We also support the Tropical Forest Alliance, which is a public-private initiative with more than 140 member organisations that is taking deforestation out of supply chains for palm oil, pulp and paper, beef and soya. It is having a significant impact on enabling the conditions for sustainable palm oil development and the realisation of zero deforestation sourcing and production commitments. In west Africa, the Tropical Forest Alliance’s support has resulted in the engagement of 10 countries in its Africa palm oil initiative, which sets out a framework for the sustainable development of the palm oil industry in the west and central Africa regions that addresses the environment, jobs, rights, gender equality and other core sustainability issues.

The Government’s 25-year environment plan sets out our ambition to support and protect the world’s forests by supporting sustainable agriculture and zero deforestation supply chains, including for palm oil.

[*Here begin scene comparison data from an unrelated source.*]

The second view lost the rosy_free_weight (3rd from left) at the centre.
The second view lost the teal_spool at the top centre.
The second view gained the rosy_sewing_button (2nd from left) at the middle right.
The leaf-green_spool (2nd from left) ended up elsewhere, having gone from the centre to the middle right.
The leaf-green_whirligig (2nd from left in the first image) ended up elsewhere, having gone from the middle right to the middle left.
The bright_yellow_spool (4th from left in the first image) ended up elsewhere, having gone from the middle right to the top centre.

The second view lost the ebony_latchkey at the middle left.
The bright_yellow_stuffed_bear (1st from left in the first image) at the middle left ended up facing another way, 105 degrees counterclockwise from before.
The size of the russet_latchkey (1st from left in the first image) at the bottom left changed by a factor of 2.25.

In line with the commitments set out in the plan, I launched the global resource initiative in October, which is a joint departmental project to tackle the UK’s impact on the global environment. We are working with stakeholders, including the private sector and key NGOs such as the WWF, to create demand-side incentives for sustainable international sourcing at home, while supporting supply-side improvements and better resource governance in trading partner countries.

Through the UK’s Partnerships for Forests programme, we are providing support for sustainable trade in palm oil. A lack of operational standards has been a significant barrier to realising corporate zero deforestation commitments. The support provided through the programme to the high carbon stock approach has helped to define a standard that is supported by industry and civil society. To date, the application of the high carbon stock approach by palm oil companies has resulted in the assessment of more than 2.4 million hectares of land in west Africa and south-east Asia. More than 0.5 million hectares of high carbon stock forest have been identified for conservation. This year, the high carbon stock approach was integrated into the Roundtable on Sustainable Palm Oil, which will further accelerate its uptake as an industry standard and ensure that the RSPO can certify palm oil to a deforestation-free standard.

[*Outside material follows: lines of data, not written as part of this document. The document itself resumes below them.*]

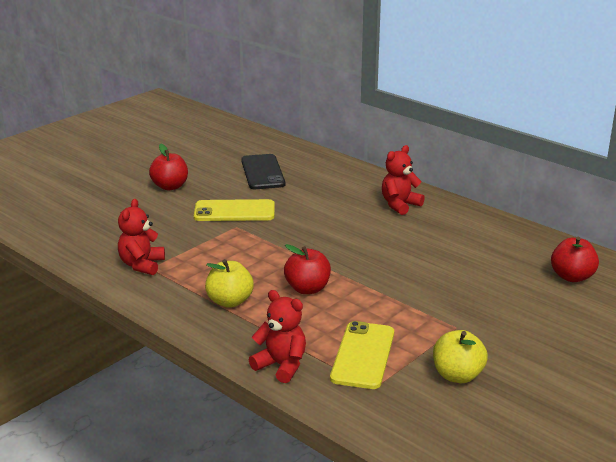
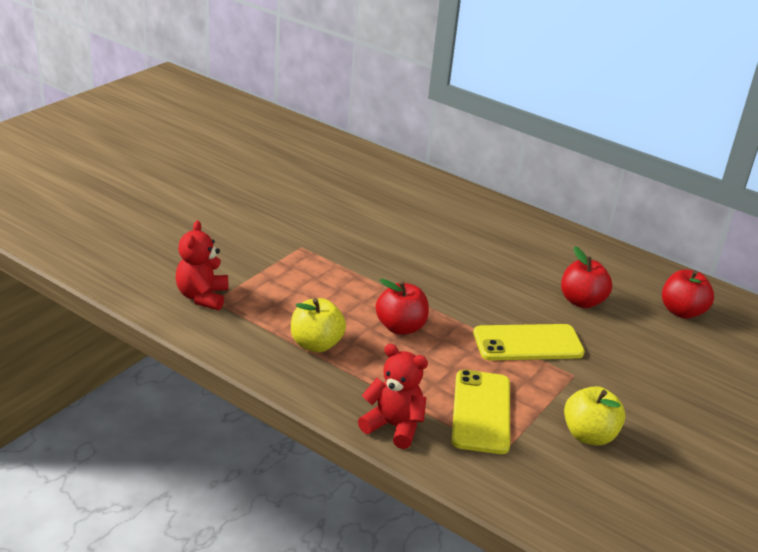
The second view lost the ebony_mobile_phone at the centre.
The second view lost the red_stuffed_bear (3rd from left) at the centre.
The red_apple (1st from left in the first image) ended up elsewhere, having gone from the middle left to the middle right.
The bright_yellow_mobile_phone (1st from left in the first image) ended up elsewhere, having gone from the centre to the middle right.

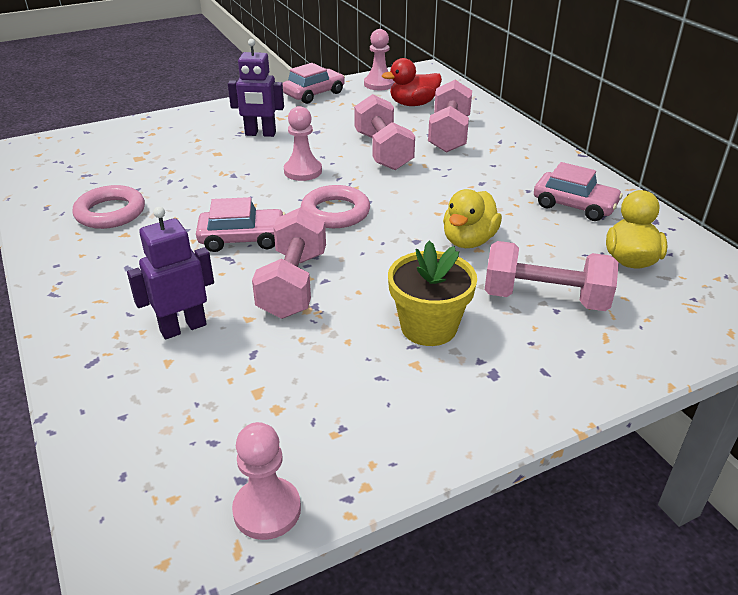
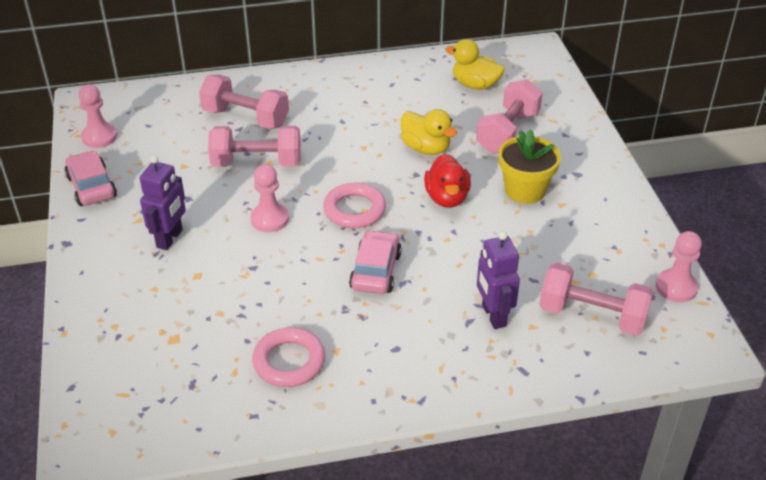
The second view lost the rosy_toy_car (3rd from left) at the top right.
The rosy_free_weight (1st from left in the first image) ended up elsewhere, having gone from the centre to the middle right.
The red_duck ended up elsewhere, having gone from the top centre to the centre.

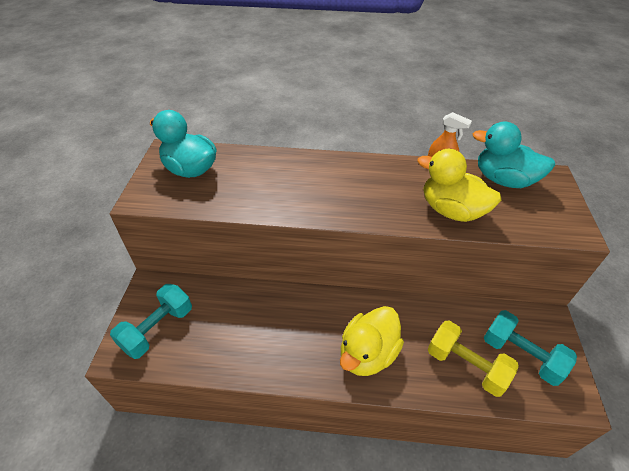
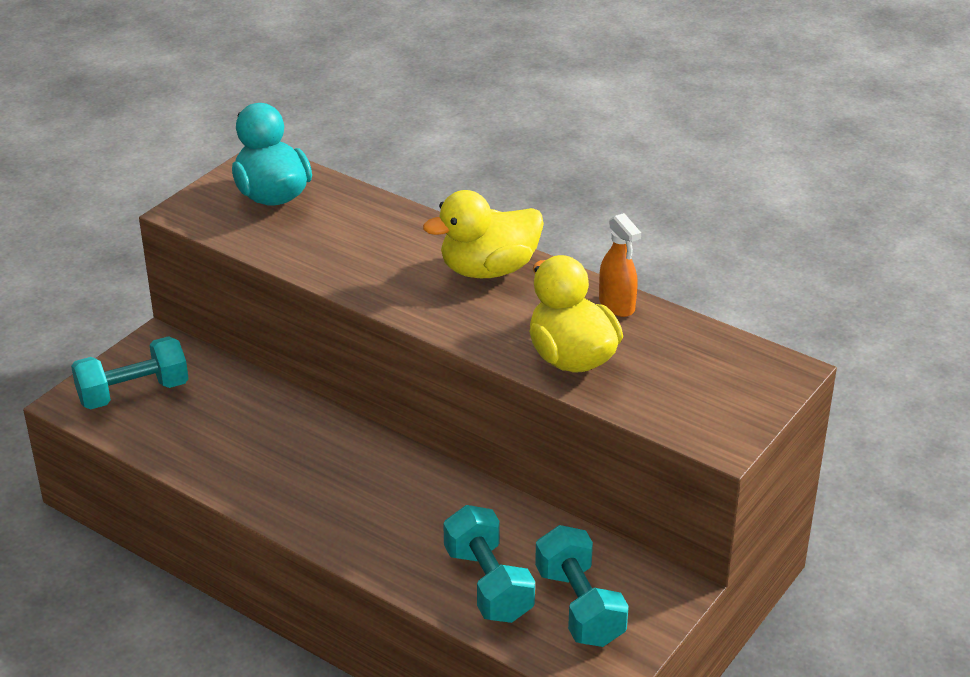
The second view lost the teal_duck (2nd from left) at the top right.
The bright_yellow_duck (1st from left) ended up elsewhere, having gone from the bottom centre to the centre.
What was the bright_yellow_free_weight at the bottom right turned into the teal_free_weight (2nd from left) at the bottom centre.

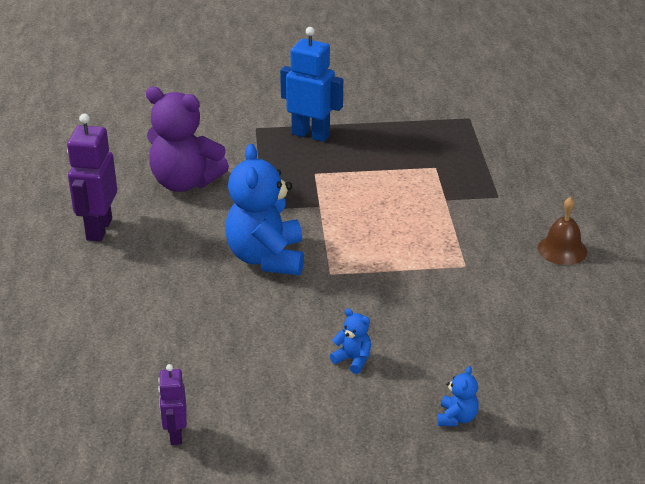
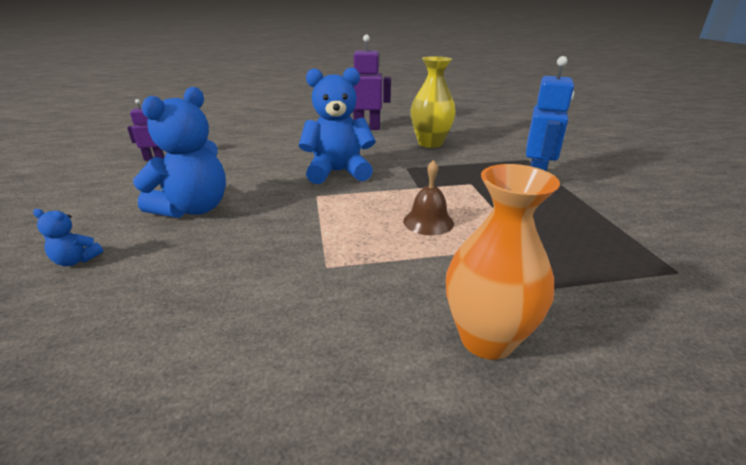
The second view gained the bright_orange_flower_vase at the middle right.
The russet_bell ended up elsewhere, having gone from the middle right to the centre.
Where the royal_purple_stuffed_bear stood at the top left, the bright_yellow_flower_vase came to stand at the top centre.
The size of the royal_blue_stuffed_bear (2nd from left) at the bottom centre changed by a factor of 2.32.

The UK is doing more than ever to support the production of sustainable palm oil, but we can always do more and we seek to do more. I reiterate that we take individual action. This weekend, in Katowice, I met the Minister from Indonesia and we discussed this issue, among several others. I was reassured that they are trying their best to make sure that they can honour the commitments that they are signing up to, but none of us underestimates the challenge that they face.

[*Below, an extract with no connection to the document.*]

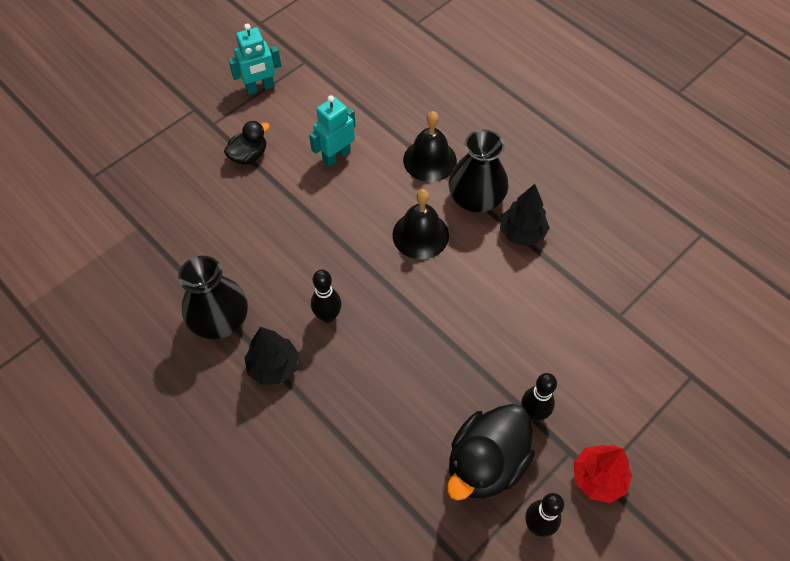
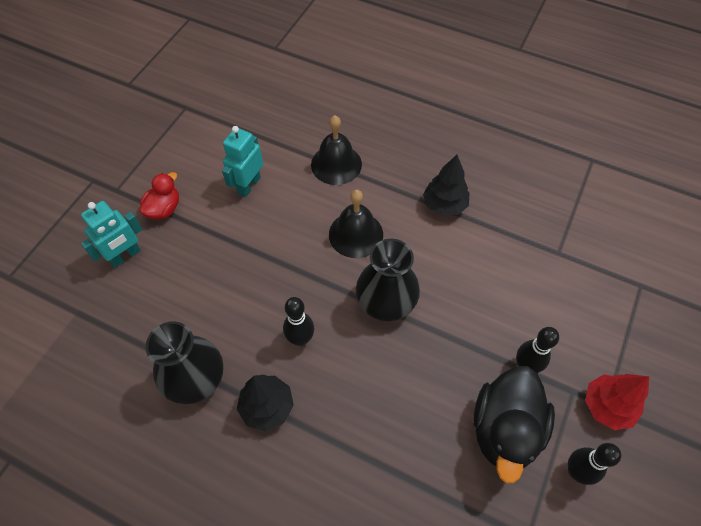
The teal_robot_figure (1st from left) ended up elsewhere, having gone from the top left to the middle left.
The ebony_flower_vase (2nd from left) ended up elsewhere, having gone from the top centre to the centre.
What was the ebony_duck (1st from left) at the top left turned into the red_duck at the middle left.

On the other questions, I would be grateful if my hon. Friend and other hon. Members present recognised that we cannot do this singlehandedly. We are acting domestically, but we will continue to press for global and concerted action across all areas to ensure that we are successful. That is why we will continue to support business, other Governments and civil society to develop methods of production that are environmentally, socially and economically sustainable. We will continue to act on that, so we can genuinely do our best to leave the global environment in a better condition for the next generation.